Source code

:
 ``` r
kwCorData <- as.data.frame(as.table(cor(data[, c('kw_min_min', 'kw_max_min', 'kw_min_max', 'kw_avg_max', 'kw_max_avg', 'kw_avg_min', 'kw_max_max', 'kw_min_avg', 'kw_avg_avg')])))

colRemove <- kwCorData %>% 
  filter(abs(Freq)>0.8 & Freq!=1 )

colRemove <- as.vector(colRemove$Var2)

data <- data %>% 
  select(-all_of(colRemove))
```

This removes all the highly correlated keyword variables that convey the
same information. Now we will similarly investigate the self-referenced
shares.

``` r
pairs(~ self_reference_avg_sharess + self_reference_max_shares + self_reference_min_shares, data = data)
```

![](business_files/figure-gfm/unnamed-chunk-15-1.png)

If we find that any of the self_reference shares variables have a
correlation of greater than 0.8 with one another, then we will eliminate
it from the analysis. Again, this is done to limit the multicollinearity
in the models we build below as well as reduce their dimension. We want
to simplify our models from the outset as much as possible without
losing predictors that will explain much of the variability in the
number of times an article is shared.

****

If a line in the records above contains the word "from", copy it.

Answer to the problem:
it from the analysis. Again, this is done to limit the multicollinearity
to simplify our models from the outset as much as possible without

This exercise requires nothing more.